A new study which looked at the lives of nine-year-olds shows poorer outcomes for children from lower socio-economic backgrounds.
The Growing Up in Ireland research, carried out by the Economic and Social Research Institute, shows an improvement in the families ability to make ends meet since 2013, but found that not all families benefitted from the economic up-turn.
The research was carried out on group of nine-year-olds who spent many of their early years in a period of great economic uncertainty, when Ireland was in the depths of the recession.
Data from more than 7,500 families were surveyed when the child was nine-months-old (2008-09), three, five and nine-years-old (2017-18).
The research shows that there was a doubling in the number of families who had difficulty making ends meet between the time the child was 9 months old in 2008/09 and the time the child was five-years-old in 2013 (from 12% to 25%).
The figure had dropped to 12% by 2017-18 when the study child was nine.
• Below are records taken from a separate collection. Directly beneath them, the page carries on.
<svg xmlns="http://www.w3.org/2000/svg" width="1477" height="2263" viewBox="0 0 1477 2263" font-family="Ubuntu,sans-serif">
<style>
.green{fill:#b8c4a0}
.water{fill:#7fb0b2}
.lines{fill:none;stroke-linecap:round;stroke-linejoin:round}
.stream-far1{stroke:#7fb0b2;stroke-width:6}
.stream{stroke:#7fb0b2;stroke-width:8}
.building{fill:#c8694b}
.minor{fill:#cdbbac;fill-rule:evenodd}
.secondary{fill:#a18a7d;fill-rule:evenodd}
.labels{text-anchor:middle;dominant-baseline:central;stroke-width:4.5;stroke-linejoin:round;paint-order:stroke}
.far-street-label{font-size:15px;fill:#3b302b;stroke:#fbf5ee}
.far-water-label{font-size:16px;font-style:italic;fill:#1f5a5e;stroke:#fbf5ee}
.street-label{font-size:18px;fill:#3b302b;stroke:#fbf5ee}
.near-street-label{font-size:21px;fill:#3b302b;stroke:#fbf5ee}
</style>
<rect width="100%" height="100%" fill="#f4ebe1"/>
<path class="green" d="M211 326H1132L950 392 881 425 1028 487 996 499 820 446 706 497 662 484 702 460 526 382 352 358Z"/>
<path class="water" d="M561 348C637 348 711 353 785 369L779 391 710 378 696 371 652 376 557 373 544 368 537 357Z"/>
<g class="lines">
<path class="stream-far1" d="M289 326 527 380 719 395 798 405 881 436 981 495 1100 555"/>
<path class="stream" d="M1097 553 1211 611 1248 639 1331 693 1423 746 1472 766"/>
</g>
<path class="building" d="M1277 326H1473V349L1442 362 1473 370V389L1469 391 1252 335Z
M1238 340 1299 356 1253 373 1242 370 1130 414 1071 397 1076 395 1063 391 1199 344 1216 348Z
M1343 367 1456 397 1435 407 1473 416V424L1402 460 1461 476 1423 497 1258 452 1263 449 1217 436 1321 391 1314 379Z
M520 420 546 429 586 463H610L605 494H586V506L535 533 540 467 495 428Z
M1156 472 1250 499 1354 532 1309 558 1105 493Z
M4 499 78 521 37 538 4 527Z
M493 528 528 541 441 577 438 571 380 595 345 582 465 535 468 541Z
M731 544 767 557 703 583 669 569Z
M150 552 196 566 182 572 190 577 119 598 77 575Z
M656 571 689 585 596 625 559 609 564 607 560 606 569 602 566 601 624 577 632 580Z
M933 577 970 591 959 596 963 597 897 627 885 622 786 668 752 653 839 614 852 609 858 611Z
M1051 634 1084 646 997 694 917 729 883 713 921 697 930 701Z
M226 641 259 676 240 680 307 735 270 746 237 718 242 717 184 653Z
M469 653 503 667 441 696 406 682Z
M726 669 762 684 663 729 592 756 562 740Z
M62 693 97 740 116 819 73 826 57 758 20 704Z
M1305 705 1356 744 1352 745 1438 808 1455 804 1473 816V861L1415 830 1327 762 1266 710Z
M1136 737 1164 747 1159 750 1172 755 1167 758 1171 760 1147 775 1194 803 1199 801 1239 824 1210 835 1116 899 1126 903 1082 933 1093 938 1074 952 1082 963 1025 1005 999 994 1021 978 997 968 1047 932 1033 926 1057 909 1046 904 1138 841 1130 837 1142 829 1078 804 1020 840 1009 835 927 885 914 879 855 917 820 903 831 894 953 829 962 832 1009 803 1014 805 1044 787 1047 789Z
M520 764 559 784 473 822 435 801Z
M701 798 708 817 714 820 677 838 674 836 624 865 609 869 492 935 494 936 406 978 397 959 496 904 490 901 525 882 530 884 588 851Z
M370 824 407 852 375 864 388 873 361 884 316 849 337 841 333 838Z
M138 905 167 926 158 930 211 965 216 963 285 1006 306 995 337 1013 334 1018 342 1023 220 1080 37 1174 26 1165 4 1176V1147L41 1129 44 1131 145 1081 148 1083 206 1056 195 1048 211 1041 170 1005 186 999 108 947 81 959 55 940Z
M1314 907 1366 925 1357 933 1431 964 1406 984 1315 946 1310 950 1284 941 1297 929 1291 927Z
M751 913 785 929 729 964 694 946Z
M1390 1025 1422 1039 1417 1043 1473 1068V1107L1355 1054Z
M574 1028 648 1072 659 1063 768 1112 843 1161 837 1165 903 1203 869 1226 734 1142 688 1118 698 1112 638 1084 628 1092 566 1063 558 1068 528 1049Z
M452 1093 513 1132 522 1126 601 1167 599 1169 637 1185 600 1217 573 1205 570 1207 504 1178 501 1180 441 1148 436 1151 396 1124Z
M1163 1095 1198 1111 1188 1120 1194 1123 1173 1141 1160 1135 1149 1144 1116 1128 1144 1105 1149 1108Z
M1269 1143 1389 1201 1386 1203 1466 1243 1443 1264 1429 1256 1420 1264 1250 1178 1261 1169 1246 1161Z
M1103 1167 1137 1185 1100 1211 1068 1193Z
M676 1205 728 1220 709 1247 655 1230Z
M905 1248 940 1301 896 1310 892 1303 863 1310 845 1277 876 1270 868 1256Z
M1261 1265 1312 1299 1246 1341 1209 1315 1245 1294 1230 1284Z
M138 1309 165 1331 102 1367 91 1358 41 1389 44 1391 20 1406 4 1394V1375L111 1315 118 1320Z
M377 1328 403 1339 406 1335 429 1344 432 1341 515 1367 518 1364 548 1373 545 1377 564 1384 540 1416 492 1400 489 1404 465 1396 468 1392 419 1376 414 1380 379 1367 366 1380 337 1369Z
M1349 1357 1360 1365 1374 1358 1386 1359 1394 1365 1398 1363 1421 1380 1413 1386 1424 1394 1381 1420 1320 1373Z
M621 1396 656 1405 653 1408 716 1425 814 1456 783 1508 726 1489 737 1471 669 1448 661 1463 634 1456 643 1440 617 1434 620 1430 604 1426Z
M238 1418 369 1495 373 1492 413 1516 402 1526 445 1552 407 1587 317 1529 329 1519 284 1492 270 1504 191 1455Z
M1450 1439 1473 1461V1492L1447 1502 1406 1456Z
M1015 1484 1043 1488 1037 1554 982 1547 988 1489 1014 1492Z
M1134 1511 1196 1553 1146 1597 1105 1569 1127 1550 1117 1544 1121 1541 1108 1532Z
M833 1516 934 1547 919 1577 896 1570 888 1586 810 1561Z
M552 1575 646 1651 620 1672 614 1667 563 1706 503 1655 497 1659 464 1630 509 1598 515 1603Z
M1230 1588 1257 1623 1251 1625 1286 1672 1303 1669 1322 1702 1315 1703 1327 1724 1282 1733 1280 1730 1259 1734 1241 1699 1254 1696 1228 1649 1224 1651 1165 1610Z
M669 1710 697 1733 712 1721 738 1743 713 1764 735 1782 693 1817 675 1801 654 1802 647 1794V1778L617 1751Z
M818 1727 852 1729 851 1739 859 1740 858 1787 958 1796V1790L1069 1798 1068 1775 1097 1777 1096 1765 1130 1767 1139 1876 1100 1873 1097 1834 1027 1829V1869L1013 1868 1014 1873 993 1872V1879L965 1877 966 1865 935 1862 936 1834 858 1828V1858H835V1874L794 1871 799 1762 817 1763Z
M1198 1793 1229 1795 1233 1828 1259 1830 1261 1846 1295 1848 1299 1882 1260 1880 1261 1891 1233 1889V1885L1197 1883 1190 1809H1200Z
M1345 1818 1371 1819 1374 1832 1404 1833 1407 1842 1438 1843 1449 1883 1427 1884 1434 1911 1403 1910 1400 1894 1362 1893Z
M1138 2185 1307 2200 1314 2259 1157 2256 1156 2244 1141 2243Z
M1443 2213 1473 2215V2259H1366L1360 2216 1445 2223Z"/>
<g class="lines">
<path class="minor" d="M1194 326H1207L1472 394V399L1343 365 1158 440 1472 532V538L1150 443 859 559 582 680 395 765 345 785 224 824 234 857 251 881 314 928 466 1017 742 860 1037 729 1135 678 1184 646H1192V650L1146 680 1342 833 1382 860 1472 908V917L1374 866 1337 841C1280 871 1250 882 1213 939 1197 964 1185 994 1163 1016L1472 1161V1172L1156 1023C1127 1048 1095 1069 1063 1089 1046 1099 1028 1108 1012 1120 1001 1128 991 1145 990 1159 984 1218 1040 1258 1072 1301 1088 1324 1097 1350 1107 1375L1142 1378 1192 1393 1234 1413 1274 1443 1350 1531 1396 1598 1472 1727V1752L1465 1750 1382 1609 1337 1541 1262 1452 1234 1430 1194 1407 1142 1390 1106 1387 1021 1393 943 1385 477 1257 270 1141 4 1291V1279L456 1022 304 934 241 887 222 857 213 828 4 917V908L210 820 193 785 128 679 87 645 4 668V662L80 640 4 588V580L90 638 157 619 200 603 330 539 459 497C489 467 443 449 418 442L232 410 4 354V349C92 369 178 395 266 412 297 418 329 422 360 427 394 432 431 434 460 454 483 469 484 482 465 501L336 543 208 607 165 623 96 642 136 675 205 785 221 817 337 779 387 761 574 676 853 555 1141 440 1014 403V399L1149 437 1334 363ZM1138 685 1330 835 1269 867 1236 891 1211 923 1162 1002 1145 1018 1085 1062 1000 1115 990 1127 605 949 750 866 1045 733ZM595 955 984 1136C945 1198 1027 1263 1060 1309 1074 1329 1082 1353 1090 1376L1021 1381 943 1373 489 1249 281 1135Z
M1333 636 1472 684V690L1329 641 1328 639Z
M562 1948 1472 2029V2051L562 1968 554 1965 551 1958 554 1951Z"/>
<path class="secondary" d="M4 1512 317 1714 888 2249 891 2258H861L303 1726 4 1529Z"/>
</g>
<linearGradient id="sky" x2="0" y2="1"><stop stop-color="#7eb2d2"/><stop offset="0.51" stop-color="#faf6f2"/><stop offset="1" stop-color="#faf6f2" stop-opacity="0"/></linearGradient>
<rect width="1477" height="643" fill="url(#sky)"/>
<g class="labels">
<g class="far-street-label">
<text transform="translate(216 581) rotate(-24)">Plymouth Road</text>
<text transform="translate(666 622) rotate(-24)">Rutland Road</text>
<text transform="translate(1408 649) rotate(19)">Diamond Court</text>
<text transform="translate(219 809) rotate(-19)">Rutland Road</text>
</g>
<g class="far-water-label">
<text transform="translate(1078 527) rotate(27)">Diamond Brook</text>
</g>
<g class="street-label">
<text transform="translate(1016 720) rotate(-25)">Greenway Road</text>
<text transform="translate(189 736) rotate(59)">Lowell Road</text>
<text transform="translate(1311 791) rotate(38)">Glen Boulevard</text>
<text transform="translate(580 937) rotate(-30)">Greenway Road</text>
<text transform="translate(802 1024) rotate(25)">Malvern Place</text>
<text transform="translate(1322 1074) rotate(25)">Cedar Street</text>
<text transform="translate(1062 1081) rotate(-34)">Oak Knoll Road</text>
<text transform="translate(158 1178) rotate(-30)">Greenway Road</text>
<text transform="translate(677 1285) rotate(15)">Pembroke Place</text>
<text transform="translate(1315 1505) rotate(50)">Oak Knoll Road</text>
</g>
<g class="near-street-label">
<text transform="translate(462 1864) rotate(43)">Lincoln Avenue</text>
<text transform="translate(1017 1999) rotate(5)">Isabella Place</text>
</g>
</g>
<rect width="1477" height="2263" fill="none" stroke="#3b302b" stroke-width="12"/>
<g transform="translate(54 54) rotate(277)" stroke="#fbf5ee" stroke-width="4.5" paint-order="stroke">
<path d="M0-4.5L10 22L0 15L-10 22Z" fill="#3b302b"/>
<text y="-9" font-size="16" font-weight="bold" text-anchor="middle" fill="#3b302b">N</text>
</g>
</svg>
Figures also show that the level of financial stress was greater in one parent families.
Research Professor at the ESRI Dorothy Watson said the impact of the recession can clearly be seen on the families who took part in the Growing Up in Ireland study.
Speaking on RTÉ’s Morning Ireland, she said that while things have improved for families, the improvement does not seem to have been spread equally across all groups.
In terms of a child’s health, 17% of nine-year-olds were overweight and 5% were obese.
Since they were five-years-old, the percentage overweight or obese had increased slightly from 20% to 22%.
There were substantial inequalities in being overweight or obese, with a rate of 32% in the lowest income group compared to 14% in the highest income group.
The study found that just one quarter of children were getting the recommended hour of exercise a day.
One-in-eight nine-year-olds were hampered by a longstanding health condition or disability
The most common long-standing conditions, according to the mothers, were respiratory conditions (such as asthma), mental or behavioural conditions (eg ADHD) and skin conditions.
The study also looked at nine-year-olds online activity and found that 23% had an online profile.
Boys' profiles were largely related to computer gaming and girls' more often related to social media.
Grandparents were also found to be important in the lives of children with two thirds of them seeing a grandparent at least once a week.
The majority of children, since the age of five, have experienced at least one stressful life event, such as moving house or the death of a family member.
Those children (around 8%) who had experienced three or more stressful events had a much higher risk of emotional or behavioural problems than the children who had not experienced these life events.